I began this blog in search of new friends who, like me, were having a difficult time getting pregnant. Five years, 2 miscarriages, 4 failed IUI's, and a doctor who told us "It will never happen" later, we are the proud parents of TWO beautiful baby boys. We know that our prayers were answered by a loving Heavenly Father who made us wait longer than we ever expected. Now, looking back, I can finally thank Him for the heartache and appreciate the pain.
Friday, August 13, 2010
Some Thoughts...
I finally finished up my Summer Semester! I am currently on a short break before the Fall Semester begins, so I have spent many evenings catching up on house chores I let fall to the side while I concentrated on school. I have also came home each day from work and taken a short nap. I think I once underestimated the power of sleep. It's funny how when you feel as if you aren't getting any, you are gently reminded that your body needs rest--it's something you should make time for even when you feel as if there aren't enough hours in the day.

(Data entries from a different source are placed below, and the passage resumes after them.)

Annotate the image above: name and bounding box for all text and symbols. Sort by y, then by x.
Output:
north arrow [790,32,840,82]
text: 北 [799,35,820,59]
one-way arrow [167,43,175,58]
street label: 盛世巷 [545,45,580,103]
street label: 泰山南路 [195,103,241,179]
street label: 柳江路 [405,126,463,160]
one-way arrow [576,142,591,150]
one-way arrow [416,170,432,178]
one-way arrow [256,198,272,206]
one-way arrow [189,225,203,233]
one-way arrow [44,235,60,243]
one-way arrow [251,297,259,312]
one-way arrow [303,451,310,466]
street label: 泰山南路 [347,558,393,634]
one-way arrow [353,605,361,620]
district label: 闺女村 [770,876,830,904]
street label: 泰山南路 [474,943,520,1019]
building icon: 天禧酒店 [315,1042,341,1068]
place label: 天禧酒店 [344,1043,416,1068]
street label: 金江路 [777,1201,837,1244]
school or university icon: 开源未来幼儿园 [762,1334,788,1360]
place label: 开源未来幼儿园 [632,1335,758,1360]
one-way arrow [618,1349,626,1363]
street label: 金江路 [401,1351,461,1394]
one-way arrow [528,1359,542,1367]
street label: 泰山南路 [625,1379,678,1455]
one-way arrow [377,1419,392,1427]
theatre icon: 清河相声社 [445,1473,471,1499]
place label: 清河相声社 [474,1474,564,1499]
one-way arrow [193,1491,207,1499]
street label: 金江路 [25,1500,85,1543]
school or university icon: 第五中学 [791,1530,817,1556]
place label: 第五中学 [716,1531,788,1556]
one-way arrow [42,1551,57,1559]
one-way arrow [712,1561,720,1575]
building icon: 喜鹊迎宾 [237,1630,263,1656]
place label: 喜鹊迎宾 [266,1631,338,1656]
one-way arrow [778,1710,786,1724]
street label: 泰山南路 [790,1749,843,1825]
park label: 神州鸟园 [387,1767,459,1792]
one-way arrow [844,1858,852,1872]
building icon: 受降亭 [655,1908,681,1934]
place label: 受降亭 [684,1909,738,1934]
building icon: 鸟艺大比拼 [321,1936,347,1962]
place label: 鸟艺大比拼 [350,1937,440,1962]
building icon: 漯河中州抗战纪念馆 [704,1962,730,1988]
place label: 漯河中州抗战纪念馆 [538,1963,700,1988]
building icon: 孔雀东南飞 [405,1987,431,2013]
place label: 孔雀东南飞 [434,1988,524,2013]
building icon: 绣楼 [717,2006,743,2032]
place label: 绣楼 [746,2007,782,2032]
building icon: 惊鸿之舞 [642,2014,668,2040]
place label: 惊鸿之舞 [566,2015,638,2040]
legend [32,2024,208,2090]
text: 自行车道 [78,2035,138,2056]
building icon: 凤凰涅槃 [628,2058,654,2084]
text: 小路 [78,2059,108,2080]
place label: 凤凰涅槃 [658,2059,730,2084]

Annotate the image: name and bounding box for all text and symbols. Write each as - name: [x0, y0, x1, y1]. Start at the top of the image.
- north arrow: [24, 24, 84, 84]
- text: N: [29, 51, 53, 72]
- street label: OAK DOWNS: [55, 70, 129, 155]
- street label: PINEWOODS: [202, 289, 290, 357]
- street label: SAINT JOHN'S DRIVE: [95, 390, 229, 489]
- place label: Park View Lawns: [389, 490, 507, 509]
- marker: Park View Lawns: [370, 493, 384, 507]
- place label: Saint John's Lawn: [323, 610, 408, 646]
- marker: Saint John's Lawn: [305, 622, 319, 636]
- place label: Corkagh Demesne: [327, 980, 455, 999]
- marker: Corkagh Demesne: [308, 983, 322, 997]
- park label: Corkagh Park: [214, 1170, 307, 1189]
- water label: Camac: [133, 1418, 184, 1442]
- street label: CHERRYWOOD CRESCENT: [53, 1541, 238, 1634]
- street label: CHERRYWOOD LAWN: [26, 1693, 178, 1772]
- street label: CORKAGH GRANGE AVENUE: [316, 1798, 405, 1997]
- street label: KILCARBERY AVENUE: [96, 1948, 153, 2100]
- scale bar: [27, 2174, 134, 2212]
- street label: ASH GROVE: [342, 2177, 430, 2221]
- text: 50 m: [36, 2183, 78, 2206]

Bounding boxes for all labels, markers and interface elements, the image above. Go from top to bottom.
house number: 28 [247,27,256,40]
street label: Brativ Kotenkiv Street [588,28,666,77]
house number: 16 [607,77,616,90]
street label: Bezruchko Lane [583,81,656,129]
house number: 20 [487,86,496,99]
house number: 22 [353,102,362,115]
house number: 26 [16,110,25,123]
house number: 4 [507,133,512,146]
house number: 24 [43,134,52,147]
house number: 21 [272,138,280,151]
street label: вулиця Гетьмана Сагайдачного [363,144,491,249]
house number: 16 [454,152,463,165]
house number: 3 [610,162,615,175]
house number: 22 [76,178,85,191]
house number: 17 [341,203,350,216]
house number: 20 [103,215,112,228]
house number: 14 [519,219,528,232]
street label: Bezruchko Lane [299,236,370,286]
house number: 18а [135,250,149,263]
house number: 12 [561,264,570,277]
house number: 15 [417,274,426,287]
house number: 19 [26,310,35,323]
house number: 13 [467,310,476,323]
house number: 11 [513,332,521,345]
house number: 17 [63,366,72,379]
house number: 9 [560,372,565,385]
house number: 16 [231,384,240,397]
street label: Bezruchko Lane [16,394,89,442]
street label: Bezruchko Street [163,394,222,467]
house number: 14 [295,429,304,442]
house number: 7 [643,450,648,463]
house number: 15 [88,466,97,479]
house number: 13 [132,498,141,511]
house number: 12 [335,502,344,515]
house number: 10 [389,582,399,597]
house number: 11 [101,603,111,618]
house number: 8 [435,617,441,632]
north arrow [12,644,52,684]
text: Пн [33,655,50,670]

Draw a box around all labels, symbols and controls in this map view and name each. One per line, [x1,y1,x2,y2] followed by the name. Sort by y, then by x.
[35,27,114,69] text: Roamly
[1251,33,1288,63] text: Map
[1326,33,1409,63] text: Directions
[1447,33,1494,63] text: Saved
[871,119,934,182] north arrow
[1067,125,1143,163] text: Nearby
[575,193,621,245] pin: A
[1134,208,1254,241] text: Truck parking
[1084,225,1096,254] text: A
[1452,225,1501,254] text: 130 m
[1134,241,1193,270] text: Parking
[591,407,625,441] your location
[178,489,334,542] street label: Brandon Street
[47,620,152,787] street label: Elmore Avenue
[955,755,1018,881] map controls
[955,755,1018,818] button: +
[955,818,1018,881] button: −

I'll also make a small confession here: I'm weary. My heart is so heavy for several friends right now, some of which are you. Does it feel like every where you look that the world is in turmoil? People are hurting...and it really breaks my heart to feel this powerless over certain circumstances. Patience has never been a strong virtue of mine. (I prayed for patience once, and it took my five years to become pregnant with my son. I vowed never again to pray for patience.) The truth is that waiting on God to answer your prayers is so hard... especially when your heart is aching and you seek immediate relief. I know that we are to seek refuge at the foot of the cross; that should be enough. However, the human aspect of us all often wonders what to do next when that doesn't feel like it's enough.
A good friend once told me that "we as humans are conditioned to always want more." I've found that to be true. I once thought that having a baby would complete my life and it would be all I ever needed in my life. Yet, I recently have found myself dissatisfied with "worldly" possessions. I am really unhappy with my job; I don't like my appearance; I have new car fever... see? I always want more. When is God's best going to be good enough for me?
This is just a post which has been laying on my heart lately. It could possibly be hormone related or that I am simply emotionally and physically exhausted. I just feel a huge burden for us all right now, and it makes me anxiously await the return of Christ, so that all of these trials and tribulations are things of the past.